#### Exercise objective
Without the pictures, can you quote each line below exactly?

#### Listed entries
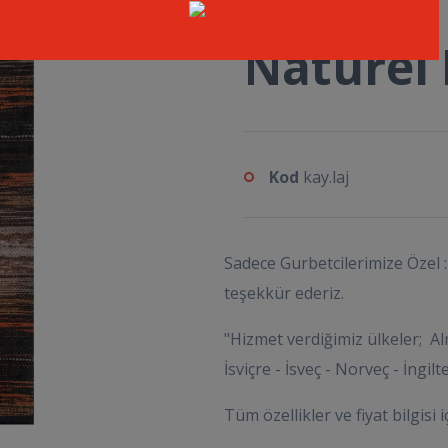
Naturel 
Kod
kay.laj
Sadece Gurbetcilerimize Özel : 
teşekkür ederiz.
"Hizmet verdiğimiz ülkeler; Al
İsviçre - İsveç - Norveç - İngil
Tüm özellikler ve fiyat bilgisi i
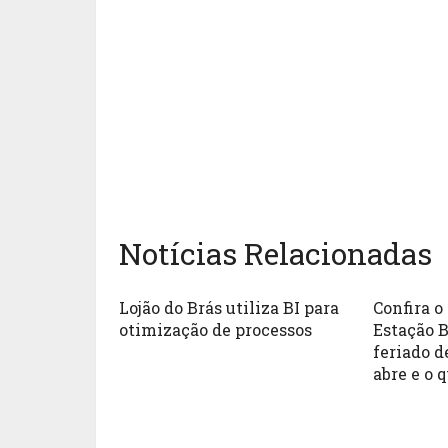
Notícias Relacionadas
Lojão do Brás utiliza BI para
Confira 
otimização de processos ‎
Estação B
feriado d
abre e o 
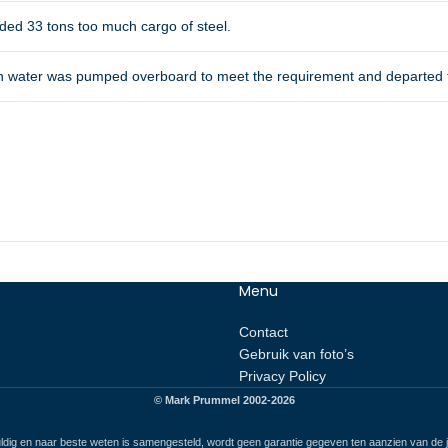
aded 33 tons too much cargo of steel.
sh water was pumped overboard to meet the requirement and departed
Menu
Contact
Gebruik van foto’s
Privacy Policy
© Mark Prummel 2002-2026
ldig en naar beste weten is samengesteld, wordt geen garantie gegeven ten aanzien van de ju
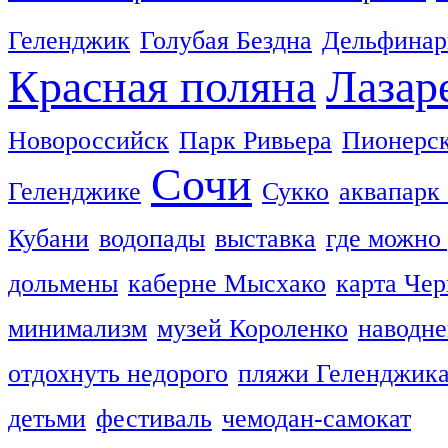
Геленджик
Голубая Бездна
Дельфинар
Красная поляна
Лазар
Новороссийск
Парк Ривьера
Пионерск
Сочи
Геленджике
Сукко
аквапарк 
Кубани
водопады
выставка
где можно 
дольмены
каберне Мысхако
карта Чер
минимализм
музей Короленко
наводне
отдохнуть недорого
пляжи Геленджик
детьми
фестиваль
чемодан-самокат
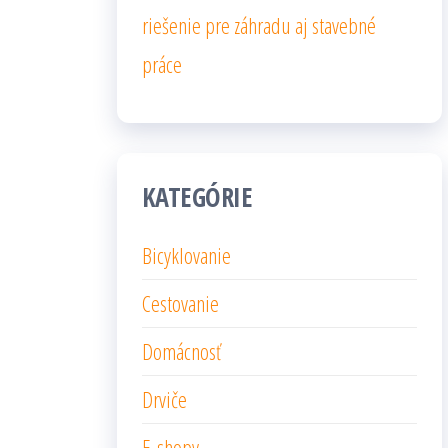
riešenie pre záhradu aj stavebné
práce
KATEGÓRIE
Bicyklovanie
Cestovanie
Domácnosť
Drviče
E-shopy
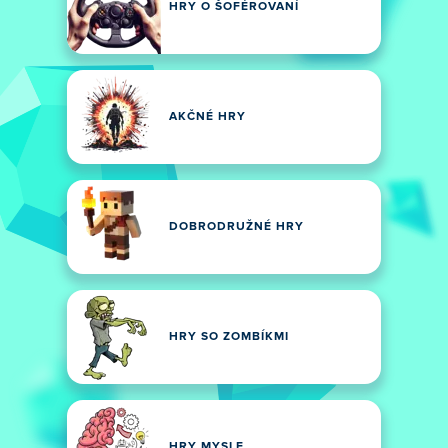
HRY O ŠOFÉROVANÍ
AKČNÉ HRY
DOBRODRUŽNÉ HRY
HRY SO ZOMBÍKMI
HRY MYSLE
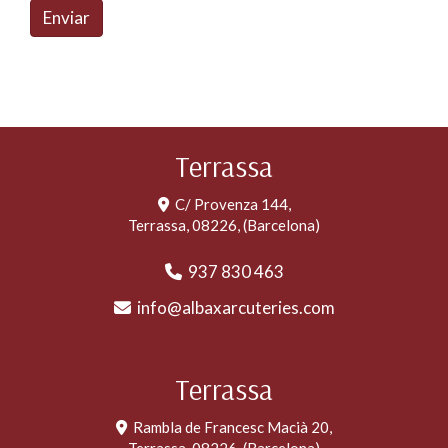
Enviar
Terrassa
C/ Provenza 144,
Terrassa
,
08226
,
(Barcelona)
937 830 463
info
albaxarcuteries.com
Terrassa
Rambla de Francesc Macià 20,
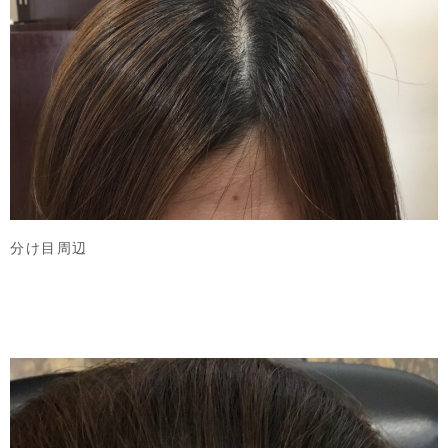
分け目周辺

#### Response
Naturel 
Kod
kay.laj
Sadece Gurbetcilerimize Özel : 
teşekkür ederiz.
"Hizmet verdiğimiz ülkeler; Al
İsviçre - İsveç - Norveç - İngil
Tüm özellikler ve fiyat bilgisi i
Notícias Relacionadas
Lojão do Brás utiliza BI para
Confira 
otimização de processos ‎
Estação B
feriado d
abre e o 
aded 33 tons too much cargo of steel.
sh water was pumped overboard to meet the requirement and departed
Menu
Contact
Gebruik van foto’s
Privacy Policy
© Mark Prummel 2002-2026
ldig en naar beste weten is samengesteld, wordt geen garantie gegeven ten aanzien van de ju
Геленджик
Голубая Бездна
Дельфинар
Красная поляна
Лазар
Новороссийск
Парк Ривьера
Пионерск
Сочи
Геленджике
Сукко
аквапарк 
Кубани
водопады
выставка
где можно 
дольмены
каберне Мысхако
карта Чер
минимализм
музей Короленко
наводне
отдохнуть недорого
пляжи Геленджик
детьми
фестиваль
чемодан-самокат
riešenie pre záhradu aj stavebné
práce
KATEGÓRIE
Bicyklovanie
Cestovanie
Domácnosť
Drviče
E-shopy
HRY O ŠOFÉROVANÍ
AKČNÉ HRY
DOBRODRUŽNÉ HRY
HRY SO ZOMBÍKMI
HRY MYSLE
Enviar
Terrassa
C/ Provenza 144,
Terrassa
,
08226
,
(Barcelona)
937 830 463
info
albaxarcuteries.com
Terrassa
Rambla de Francesc Macià 20,
分け目周辺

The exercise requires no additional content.